#### TEXT SEGMENT:
The mechanization of agricultural harvesting, particularly for delicate fruits like navel oranges, presents significant challenges. The end effector, as the direct interface between the robotic system and the crop, is paramount to the success and efficiency of the entire operation. Its design must reconcile the often-conflicting requirements of secure grasping, precise cutting, adaptability to natural variation, and operational speed. Traditional end-effector designs frequently separate the gripping and cutting functions, leading to bulky mechanisms with complex control requirements. This complexity hinders efficiency and adaptability in dense orchard environments. This article details the design, analysis, and experimental validation of a novel, compact end effector for robotic navel orange harvesting. The core innovation lies in the integration of a shearing mechanism directly into a multi-finger underactuated gripper, creating a single, streamlined device capable of enveloping, clamping, and severing the fruit stem in one continuous, swift motion. This “swallowing” type harvesting method, where the fruit is released through the center of the end effector, is a key feature designed to minimize cycle time for continuous picking.
The proposed end effector is fundamentally an underactuated system, meaning it achieves multiple degrees of freedom and complex motion sequences from a single primary actuator. This principle significantly simplifies the control system, reduces weight, and enhances reliability. The overall architecture is a two-layer, three-finger mechanical hand. One layer consists of enveloping fingers which also serve as the carrier for the cutting mechanism. The other layer comprises simpler clamping fingers whose sole function is to secure the fruit firmly against the shearing forces. The shearing action is accomplished by three synchronized blade mechanisms, each based on a slider-crank (rocker-slider) configuration, mounted on the tips of the enveloping fingers. A single electric linear actuator provides the driving force, which is transmitted through a network of linkages to orchestrate the sequential operation of first the clamping, then the shearing. The use of lightweight, high-strength aluminum alloy for critical components ensures structural integrity while maintaining a low mass.
Mechanical Design and Analysis of the Underactuated End Effector
The design of the end effector is driven by the physiological characteristics of navel oranges and the constraints of orchard operation. The three-finger configuration is chosen for its stability and natural grasping geometry. The two distinct finger layers allow for dedicated functions: secure holding and precise cutting.
Structural Configuration of the Underactuated Gripper
The gripper mechanism features three identical units arranged symmetrically at 120-degree intervals. Each unit consists of one clamping finger and one two-phalanx enveloping finger. The clamping finger is a single rigid link, actuated indirectly. Its primary role is to apply a stabilizing force on the fruit body, ensuring it does not rotate or slip during the cutting action. The force for clamping is supplied by a torsion spring located at the finger’s pivot joint. This spring is compressed as the finger is opened by the initial motion of a shared driving linkage. When the linkage reverses to close the fingers, the spring’s stored energy provides the clamping force, making the clamping action passive and adaptive to fruit size.

#### TO DO:
1 - According to the end-effector text, what provides the driving force for the device?
2 - Write out the stretch of the end-effector text from "Mechanical Design and" through "and precise cutting.", swapping "orchard operation" for "field operation".

#### DATASET CONTENT:
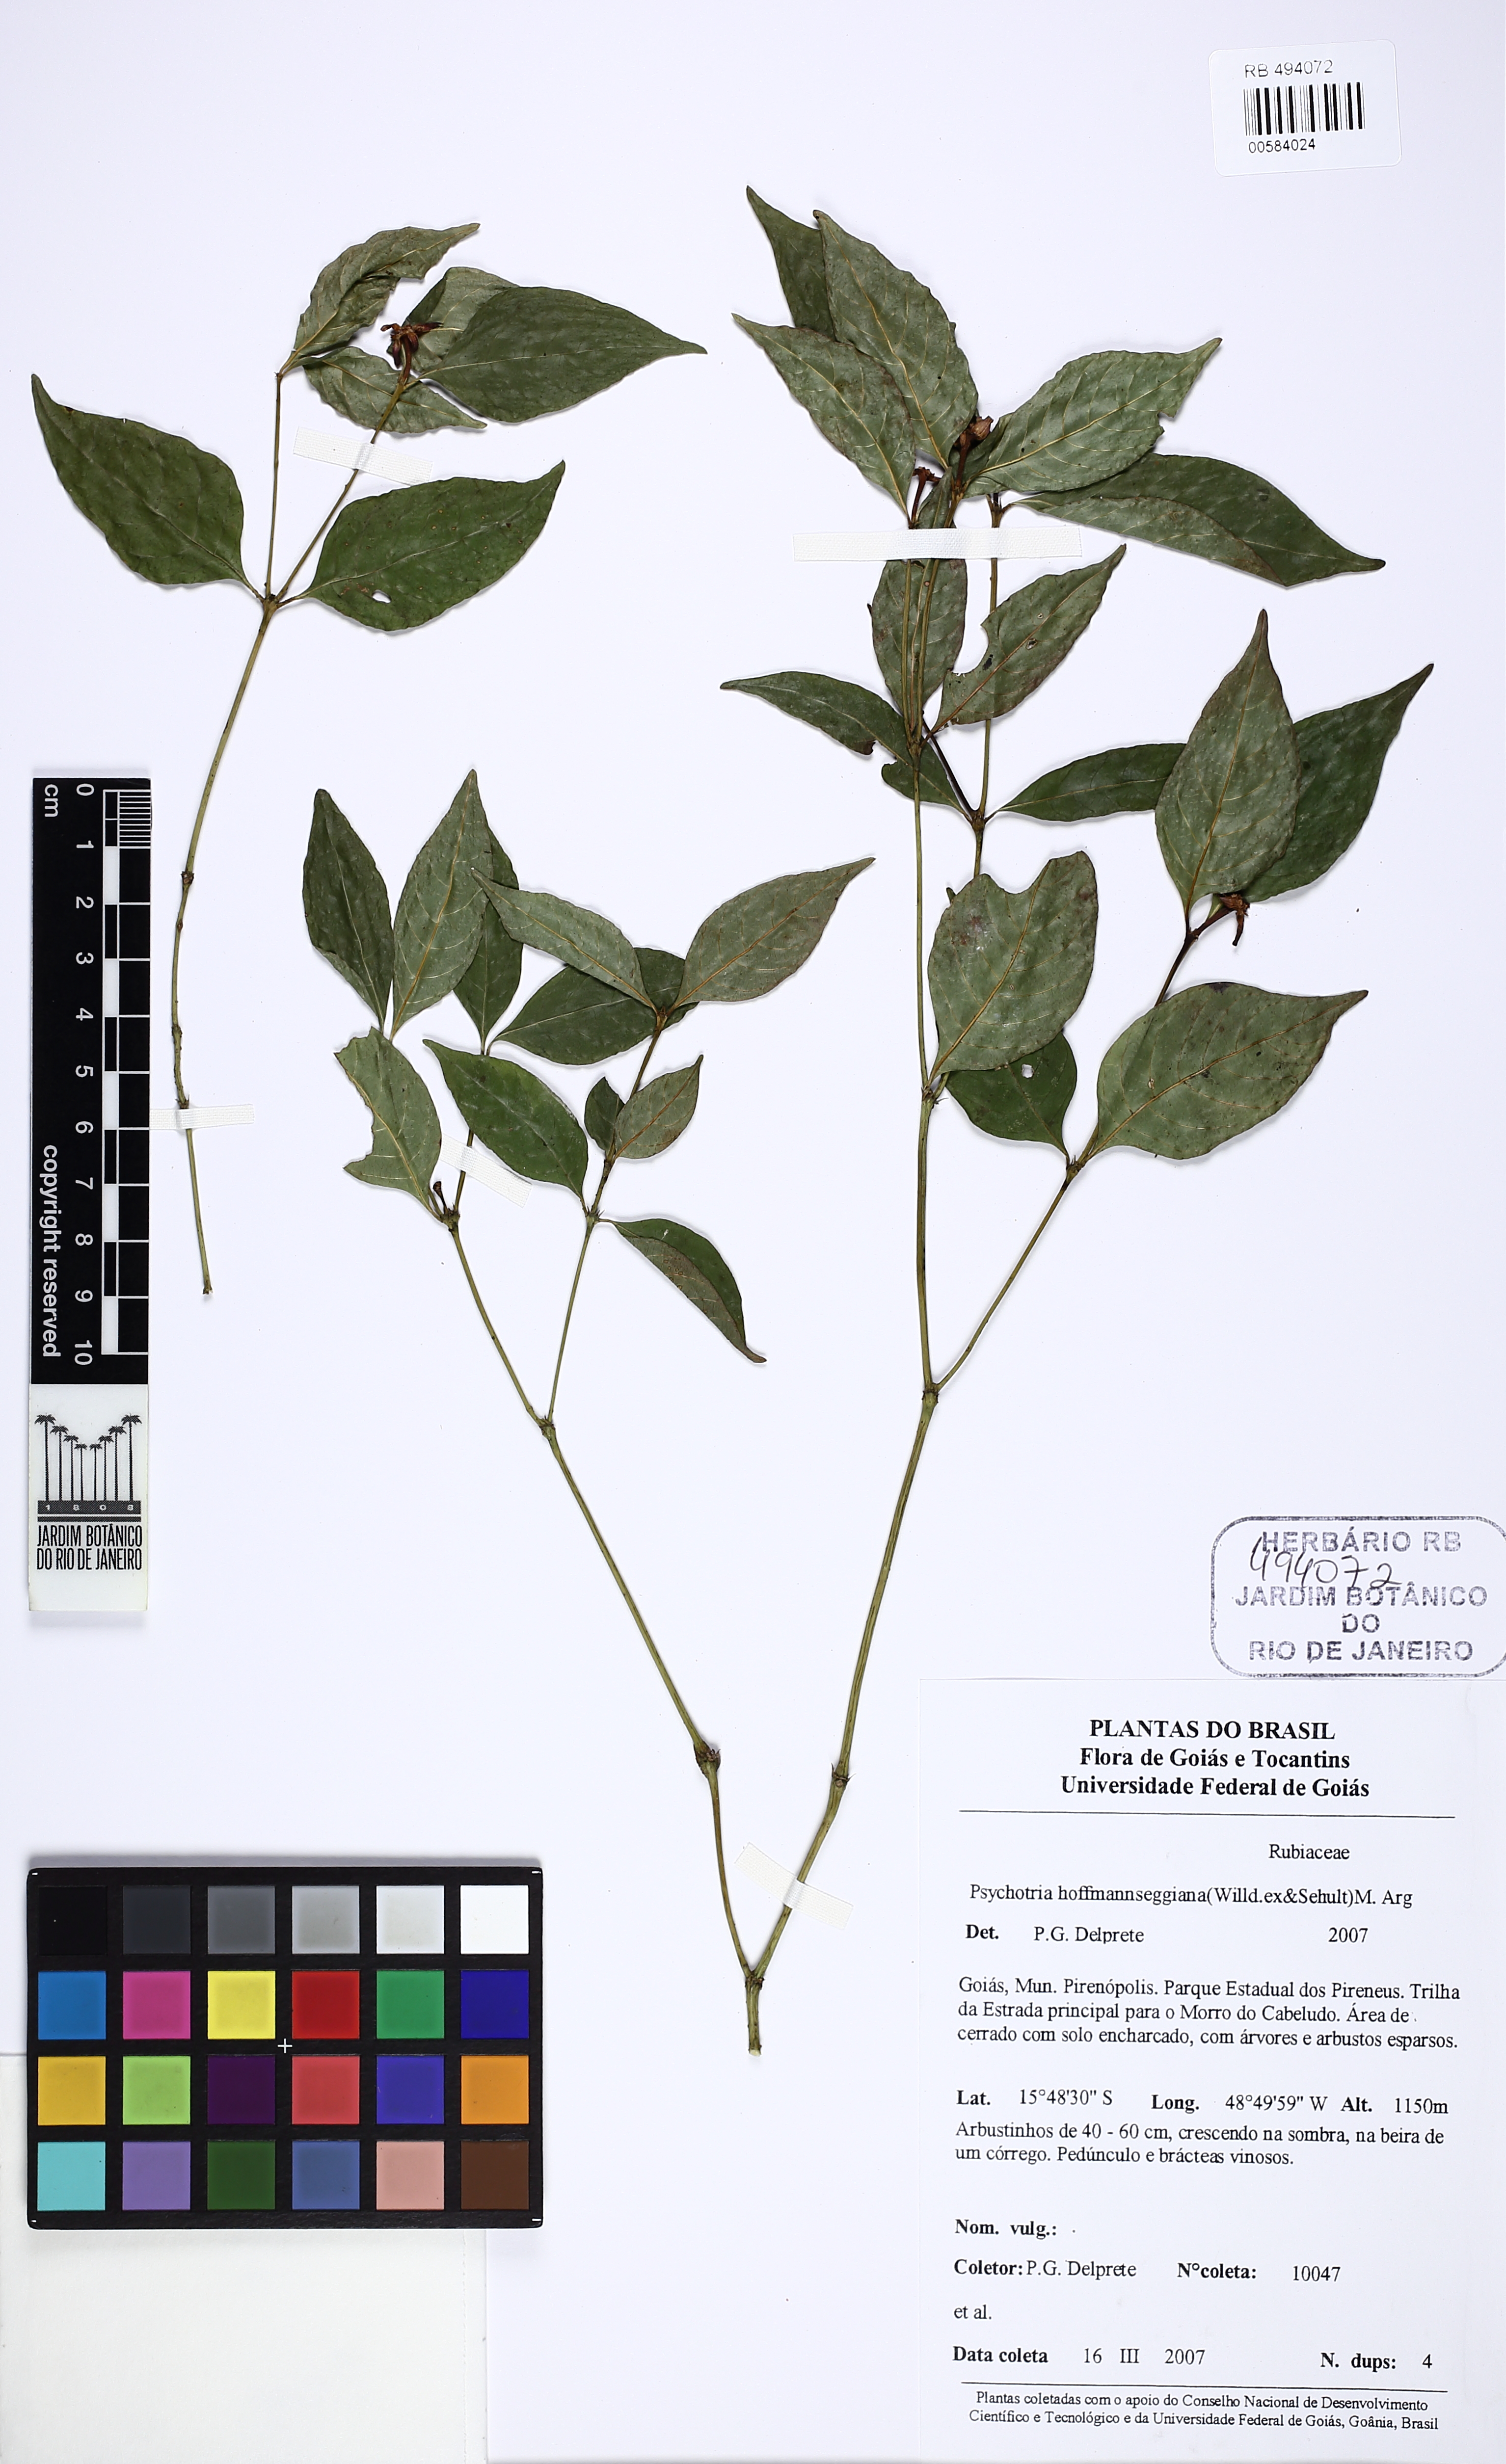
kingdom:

#### RESPONSES:
1 - A single electric linear actuator.

2 -
Mechanical Design and Analysis of the Underactuated End Effector
The design of the end effector is driven by the physiological characteristics of navel oranges and the constraints of field operation. The three-finger configuration is chosen for its stability and natural grasping geometry. The two distinct finger layers allow for dedicated functions: secure holding and precise cutting.